• WHAT THE TASK ASKS
From the entries below, pull out each line where "enregistrement" appears.

• DATA
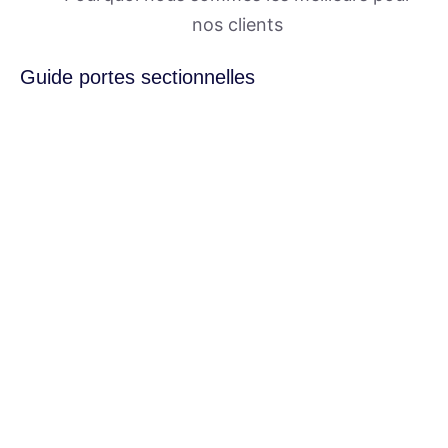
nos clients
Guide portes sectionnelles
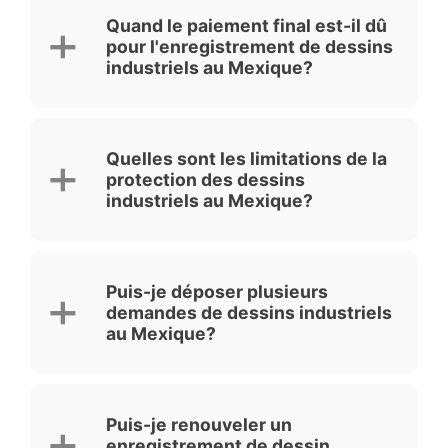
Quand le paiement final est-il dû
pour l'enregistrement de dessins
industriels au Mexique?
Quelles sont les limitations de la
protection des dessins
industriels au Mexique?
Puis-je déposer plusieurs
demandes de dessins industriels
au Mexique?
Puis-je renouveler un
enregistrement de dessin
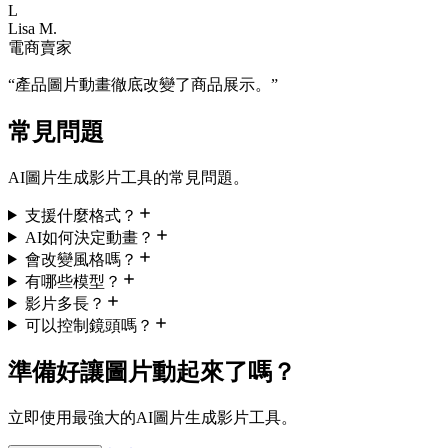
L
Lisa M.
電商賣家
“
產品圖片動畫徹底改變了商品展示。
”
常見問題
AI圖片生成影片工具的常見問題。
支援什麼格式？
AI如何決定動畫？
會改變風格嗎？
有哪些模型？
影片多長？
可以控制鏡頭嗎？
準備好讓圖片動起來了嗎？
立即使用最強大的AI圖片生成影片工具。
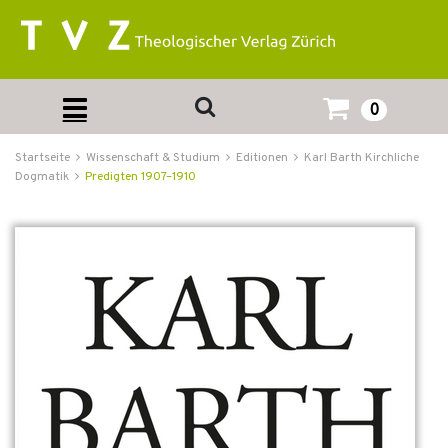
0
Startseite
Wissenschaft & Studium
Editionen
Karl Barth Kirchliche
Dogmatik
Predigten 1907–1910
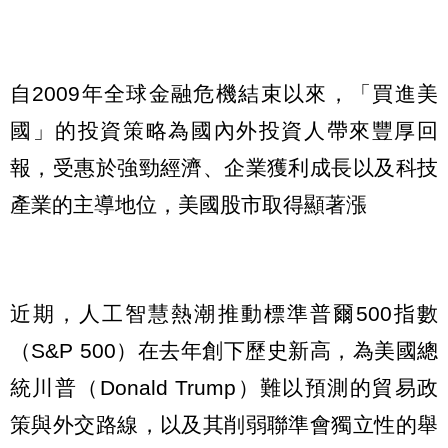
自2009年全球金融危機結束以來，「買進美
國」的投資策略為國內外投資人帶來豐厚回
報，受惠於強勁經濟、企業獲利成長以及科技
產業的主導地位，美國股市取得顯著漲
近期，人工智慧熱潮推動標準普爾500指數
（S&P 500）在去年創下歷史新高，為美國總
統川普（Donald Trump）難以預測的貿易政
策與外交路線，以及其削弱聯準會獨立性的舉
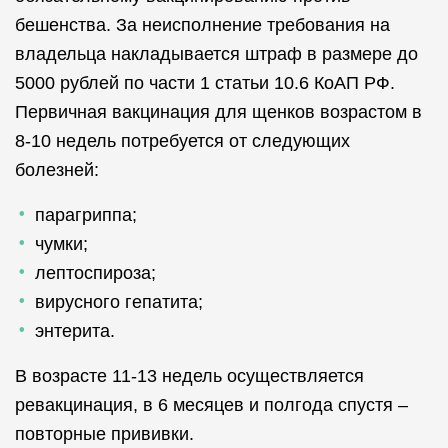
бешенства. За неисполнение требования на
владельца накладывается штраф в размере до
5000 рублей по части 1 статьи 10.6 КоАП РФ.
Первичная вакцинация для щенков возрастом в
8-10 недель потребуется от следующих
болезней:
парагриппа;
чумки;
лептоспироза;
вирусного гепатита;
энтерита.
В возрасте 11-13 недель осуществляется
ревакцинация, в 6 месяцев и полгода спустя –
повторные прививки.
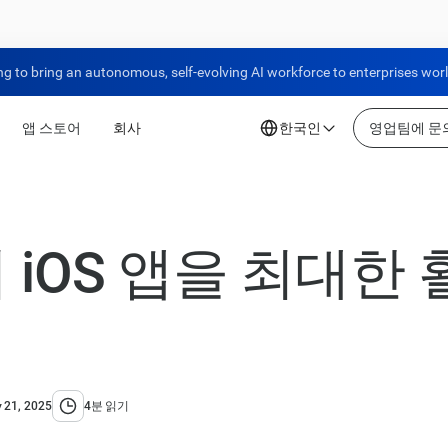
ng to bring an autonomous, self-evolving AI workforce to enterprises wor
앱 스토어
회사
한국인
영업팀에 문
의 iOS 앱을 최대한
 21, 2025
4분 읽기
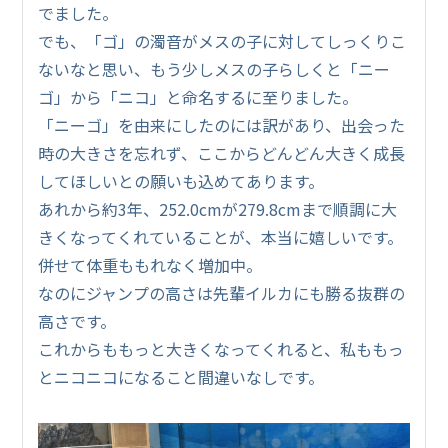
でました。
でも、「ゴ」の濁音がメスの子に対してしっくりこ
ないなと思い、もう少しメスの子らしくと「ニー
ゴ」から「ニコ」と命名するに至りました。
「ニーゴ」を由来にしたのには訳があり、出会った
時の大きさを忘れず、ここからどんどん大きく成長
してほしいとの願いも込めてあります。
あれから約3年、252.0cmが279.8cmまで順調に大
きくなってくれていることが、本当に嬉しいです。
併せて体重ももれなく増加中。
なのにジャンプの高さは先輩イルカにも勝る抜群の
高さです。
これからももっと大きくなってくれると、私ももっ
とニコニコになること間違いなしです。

• ANSWER FOR THIS EXERCISE
pour l'enregistrement de dessins
enregistrement de dessin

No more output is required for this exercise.